- **Passage given**
....

The album starts with the title track which doesn’t really do it for me, but the reprise version near the end is brilliant. The drum-beat and production had me thinking of early rap tracks, and it wouldn’t surprise me if it has been sampled often through the years. If not, it should be.

“Sgt. Pepper” has a lot of the elements of the Beatles that can annoy me on a bad day, but there is no denying it’s got magic in it – enough to pull it up into a solid four stars, musical tomfoolery and all.

Best tracks:  With a Little Help From My Friends, Lucy in the Sky With Diamonds, Lovely Rita, Good Morning Good Morning, St. Pepper’s Lonely Hearts Club Band (reprise), A Day in the Life

Sunday, December 6, 2015

CD Odyssey Disc 807: Blue Rodeo

A thoroughly enjoyable weekend is winding down. I finished almost all my Christmas shopping on Friday, went to a fun party on Saturday and earlier today my beloved Miami Dolphins won their game. Life is good.

Disc 807 is….Are You Ready
Artist: Blue Rodeo

Year of Release: 2005

What’s up with the Cover? Despite the fact that band name looks like it was painted by the same guy who did the art on the Mystery Machine from Scooby Doo, the green on this cover feels restful to my eye. It reminds me of those unused country roads I used to walk down when I lived in a small town, but no longer see now that I’m a city boy. “Are you ready to move back to the country?” asks this album cover. Hell no, but that doesn’t mean I can’t appreciate a pretty painting of it.

How I Came To Know It: Sheila introduced me to Blue Rodeo back when we were first dating. “Are You Ready” is just us buying their latest album when it came out, as we are wont to do.

How It Stacks Up:  We have 13 Blue Rodeo albums, which is all of them with the exception of last year’s Christmas album (which is not going to happen). “Are You Ready” is an OK record, but far from my favourite. I’m going to put it 11th.

Ratings: 3 stars

“Are You Ready” has its moments but it took a little too long to heat up. Half the time I was having a great time, and the other half I found myself thinking fondly of other Blue Rodeo albums I liked better.

The album is a return to Blue Rodeo’s more traditional mix of rock and country after a bit of experimentation with horn flourishes on 2002’s “Palace of Gold.” The songs are the usual mix of Jim Cuddy crooners for the lovelorn and the stoner rock of Greg Keelor. Unfortunately, the opening track “Can’t Help Wondering Why” didn’t inspire, and was so perfectly in the pocket of their sound it felt derivative of earlier efforts. The second (and title) track is a stoner rock song by Keelor, which again just felt like it was mailed in by a bar band doing a Blue Rodeo tribute gig.

By the time I got to the album’s single, “Rena,” (buried three songs in) I was ready to write this album off. Fortunately, while “Rena” isn’t the greatest song Blue Rodeo has ever done it does have a pretty guitar hook and Cuddy’s voice sounds easy and relaxed. I wouldn’t go so far as to say “Rena” is a favourite for me, but it began to redeem my opinion of the album.

....

- **Dataset section**
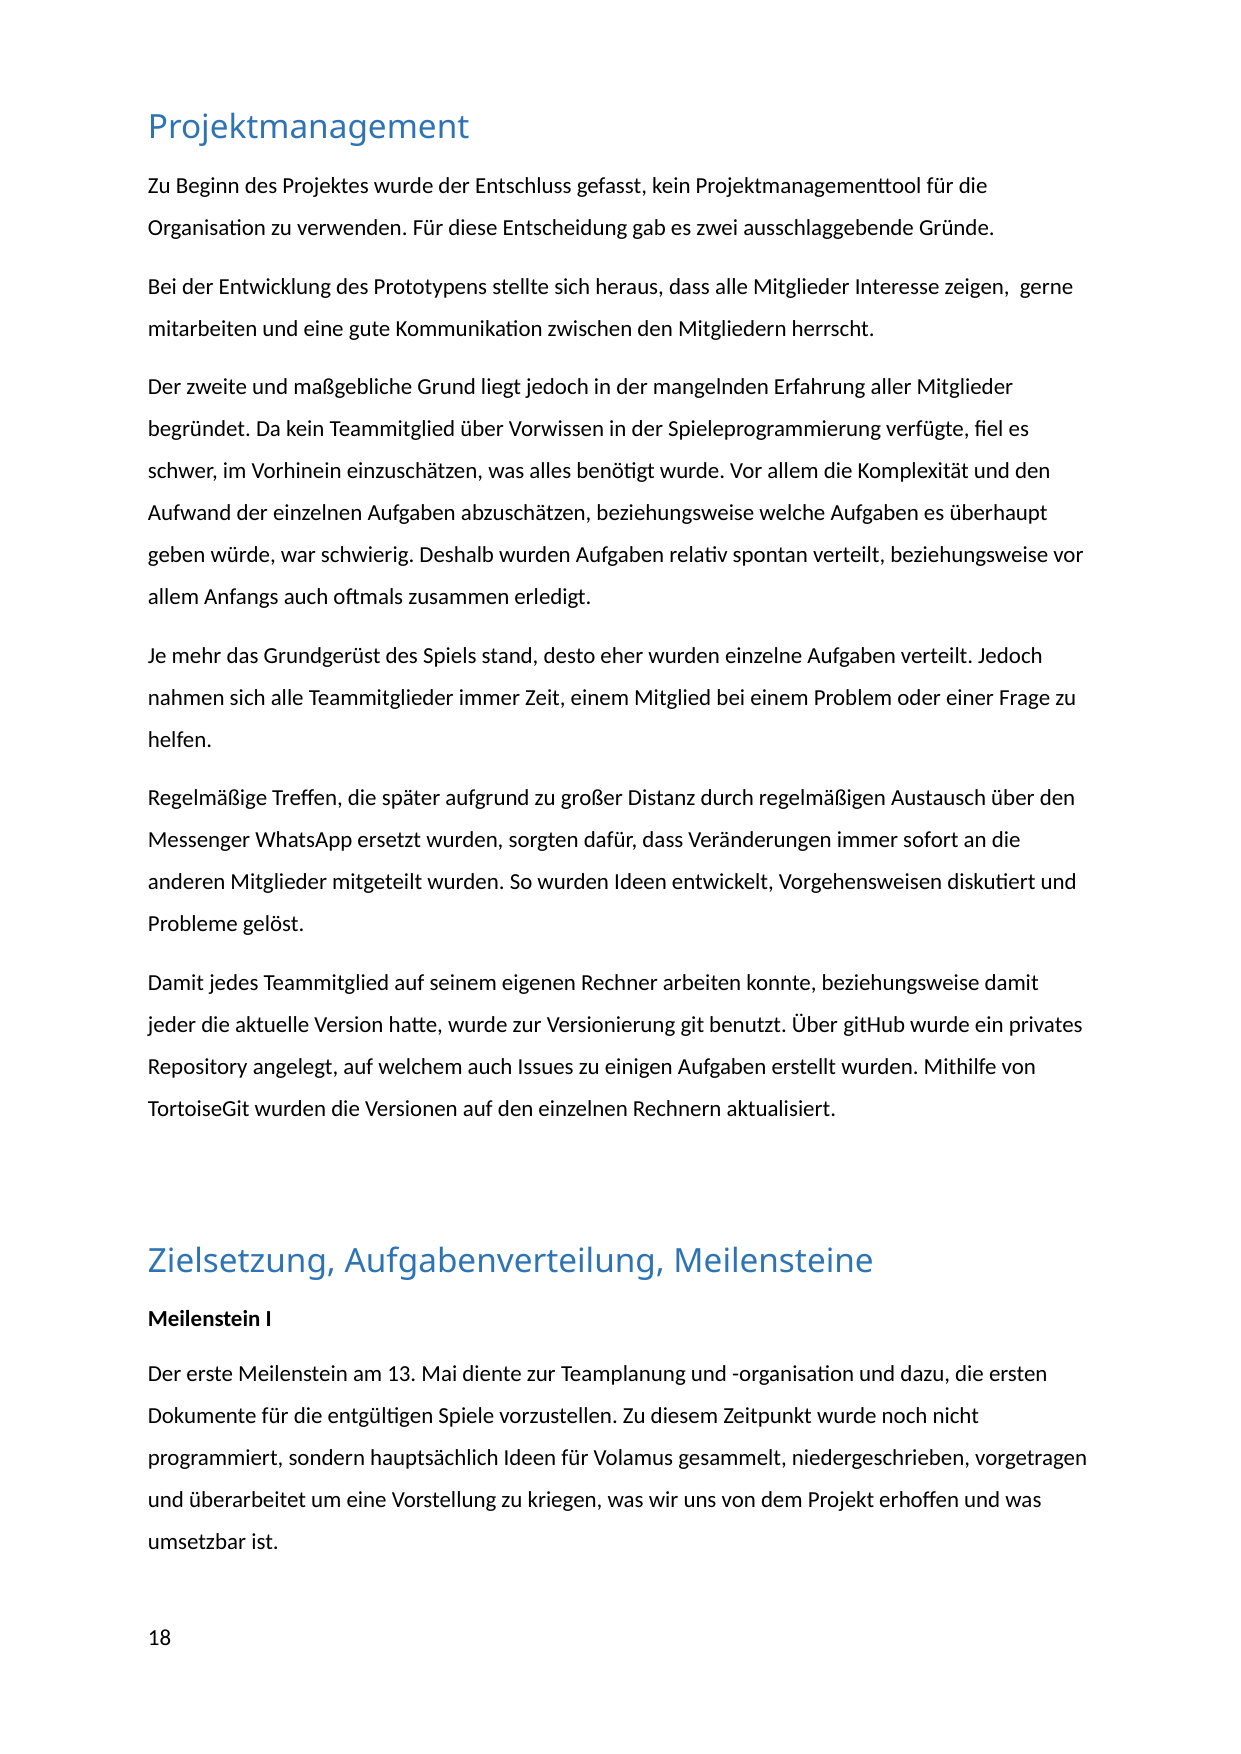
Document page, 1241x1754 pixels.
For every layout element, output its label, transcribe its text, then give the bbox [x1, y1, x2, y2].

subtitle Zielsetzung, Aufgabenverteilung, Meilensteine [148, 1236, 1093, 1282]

....

- **Problem details**
Repeat the album review from "How I Came To" down to "I liked better.", switching "stars" to "points" throughout.

- **Answer below**
How I Came To Know It: Sheila introduced me to Blue Rodeo back when we were first dating. “Are You Ready” is just us buying their latest album when it came out, as we are wont to do.

How It Stacks Up:  We have 13 Blue Rodeo albums, which is all of them with the exception of last year’s Christmas album (which is not going to happen). “Are You Ready” is an OK record, but far from my favourite. I’m going to put it 11th.

Ratings: 3 points

“Are You Ready” has its moments but it took a little too long to heat up. Half the time I was having a great time, and the other half I found myself thinking fondly of other Blue Rodeo albums I liked better.